One of our favorite WordPress plugins is the Genesis Extender Plugin by Cobalt Apps, primarily for the time that it saves on mundane tasks. We don’t typically use the simple drag and drop tools that are popular to non-coders. For the most part, it saves us a great deal of time with organization of the different components of customizing a Genesis theme. This includes building layouts (such as sidebars), inserting things into pages by conveniently dropping in code and eliminates our need to manipulate screenshots to view the effects of CSS and style customization.
Leave the Heavy Lifting to Someone Else
If you could have someone else do most of the heavy lifting for a small price, it’s a win-win situation. That’s what the WordPress Genesis Extender Plugin is. And if you’ve ever worked with the Genesis framework, you’d know what a pain it is to use for layout purposes. Using standard WordPress forms is easy as templates are laid out very clearly. You’ll see the structure on the page in a sample template and you can simply add or remove code in the template, which generates a page from top to bottom in one place.
Take a look at the example on the right. It’s a sample from the header of a stock WordPress template. It’s pretty easy to read for even coding novices. You can see the body starts on top and the page is built as you move down, with the header clearly identified. If you want something to appear in the header, it’s quite easy to do with a standard WordPress template – just stick the code into the area where you want it to appear or delete or change what you don’t want to appear. If you want to add the words “Best WordPress Templates” into the footer of your website, open the footer.php file and type it into the area where you want it to appear enclosed with the appropriate tags – and you’re done. If you want to remove the annoying “You are here” prefix that Genesis adds to the site breadcrumb, you’ll need to filter those words out too by plugging in that code into the functions.php file. That’s why many prefer to work with standard WordPress templates since it’s straightforward, linear and easy to visualize.
Genesis Extender Makes Design and Page Building Easy
Genesis takes a different approach to templating and uses filters. In order to stick in code in the header you need to know what “Genesis function” is used to filter out what appears by default and replace it with something else. If you want breadcrumbs to appear different, you will make modifications using functions inserted into the functions.php file. This will modify the standard Genesis output, replacing it with your preference.
For example, if you want to replace the the footer copyright text that carries Genesis branding, you don’t delete the text in the footer.php file and remove it. You have to add a filter to “filter out” the text and then insert your text of choice. Every time a page loads, the template does a replacement. This makes Genesis templates more challenging to modify in certain ways. The Genesis Extender Plugin simplifies the task of remember which function does what on the page in a wonderfully convenient dropdown. You can see what “hooks” are in the head of the page, header, content area, footer and what area of a page they will affect. To me this saves time looking up Genesis references.

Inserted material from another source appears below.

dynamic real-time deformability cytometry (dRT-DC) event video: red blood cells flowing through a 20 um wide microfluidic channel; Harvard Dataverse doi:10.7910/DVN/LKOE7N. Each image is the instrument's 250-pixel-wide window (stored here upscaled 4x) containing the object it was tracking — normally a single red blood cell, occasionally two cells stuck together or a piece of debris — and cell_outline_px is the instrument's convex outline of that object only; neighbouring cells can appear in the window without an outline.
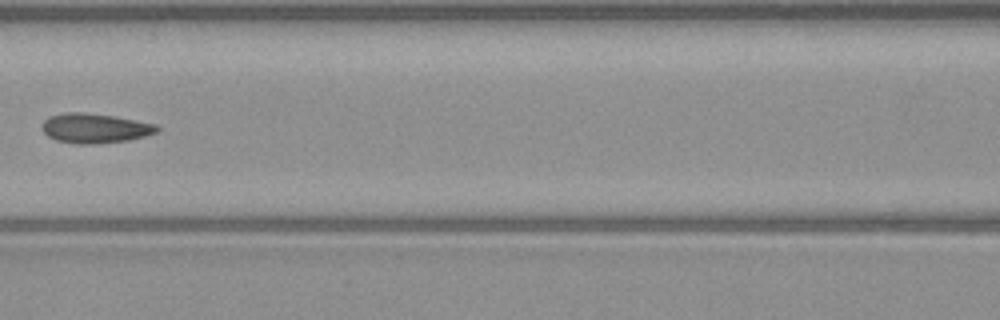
{"species": "common noctule bat (a hibernating species)", "species_latin": "Nyctalus noctula", "temperature_condition": "warm", "stored_images_in_passage": 5, "camera_frame_rate_fps": 3000, "um_per_image_px": 0.085, "animal": {"sex": "male", "body_mass_g": 23.1, "forearm_length_mm": 52.7}, "frame": {"image": 1, "passage_image": 5, "time_ms": 6.333, "image_size_px": [1000, 320], "cell_outline_px": [[160, 128], [156, 132], [144, 136], [128, 140], [96, 144], [72, 144], [56, 140], [48, 136], [40, 128], [44, 120], [48, 116], [64, 112], [84, 112], [112, 116], [156, 124]], "centroid_in_image_um": [8.01, 10.9], "position_along_channel_um": 158.6, "area_um2": 19.94}}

Change CSS Dynamically to Preview Pages
Another part of the Genesis Extender Plugin that we find indispensable is the ability to change elements of a page and view changes live. What I used to do (and sometimes still do) is take screen shots of pages and modify the colors using Adobe Photoshop. While I’ll still use this method as a quick and dirty way to find the perfect colors and matches for certain elements on a website page, this tool makes it unnecessary at least half the time I would use the screenshot and edit method.

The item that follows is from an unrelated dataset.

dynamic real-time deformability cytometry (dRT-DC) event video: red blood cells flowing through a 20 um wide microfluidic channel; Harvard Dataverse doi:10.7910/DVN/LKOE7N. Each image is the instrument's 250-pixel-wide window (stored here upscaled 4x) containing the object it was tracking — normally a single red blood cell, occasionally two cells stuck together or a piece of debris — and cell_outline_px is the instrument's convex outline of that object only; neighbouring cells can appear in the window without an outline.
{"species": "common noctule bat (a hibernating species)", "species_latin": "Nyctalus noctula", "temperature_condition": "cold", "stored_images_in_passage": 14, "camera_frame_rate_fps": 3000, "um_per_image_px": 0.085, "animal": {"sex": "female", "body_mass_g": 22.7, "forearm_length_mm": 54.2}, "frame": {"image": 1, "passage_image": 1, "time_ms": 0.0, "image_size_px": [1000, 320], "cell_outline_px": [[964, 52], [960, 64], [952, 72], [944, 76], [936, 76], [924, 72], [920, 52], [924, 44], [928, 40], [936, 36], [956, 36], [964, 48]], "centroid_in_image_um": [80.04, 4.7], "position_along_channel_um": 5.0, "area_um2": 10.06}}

As you can see, what’s really nice about this plugin is that you can play with the color variable using a CSS slider (which isn’t visible) which then places the exact color into code and ready to be inserted directly into your WordPress Genesis child theme. The color modifications being changed in that dark box titled “Color” also changes the header and top navigation menu you see in the image, so that you can get a good understanding of how it would appear at the top of the page. You can use this tool on many elements on a page and change many different characteristics, having an instant preview of how the page would appear. I find this part of the WordPress plugin worth the cost.

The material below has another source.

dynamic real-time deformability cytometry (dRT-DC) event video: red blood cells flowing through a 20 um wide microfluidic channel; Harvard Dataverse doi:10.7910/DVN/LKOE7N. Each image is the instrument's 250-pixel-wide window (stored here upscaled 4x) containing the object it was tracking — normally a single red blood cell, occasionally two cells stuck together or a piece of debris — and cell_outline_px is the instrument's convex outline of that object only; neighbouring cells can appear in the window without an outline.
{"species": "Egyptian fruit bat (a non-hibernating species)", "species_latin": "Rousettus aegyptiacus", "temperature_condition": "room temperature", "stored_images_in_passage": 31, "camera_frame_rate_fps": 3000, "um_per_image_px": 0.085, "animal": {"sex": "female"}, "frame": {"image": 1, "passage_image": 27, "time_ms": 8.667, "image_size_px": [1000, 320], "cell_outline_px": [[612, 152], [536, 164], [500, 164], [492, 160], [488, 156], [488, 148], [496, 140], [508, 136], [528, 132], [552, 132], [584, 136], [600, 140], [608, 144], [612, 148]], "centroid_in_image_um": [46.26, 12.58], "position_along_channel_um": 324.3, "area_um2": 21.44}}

Genesis Extender Plugin or Dynamik Theme?
The question I try to answer is how I will use the great tools provided by Cobalt Apps. Personally we prefer to work with existing themes so the Extender Plugin is the solution for us. Others greatly prefer working with a more flexible finished product that already comes “mostly complete” with the ability to vary. Different layouts are provided with the Dynamik Theme and they are effective – but the theme does not allow for the use of other Genesis themes in conjunction with Dynamik. The easiest way to understand how Dynamic differs from the Extender plugin is by taking a look at the demonstration page for the Dynamik Theme for Genesis.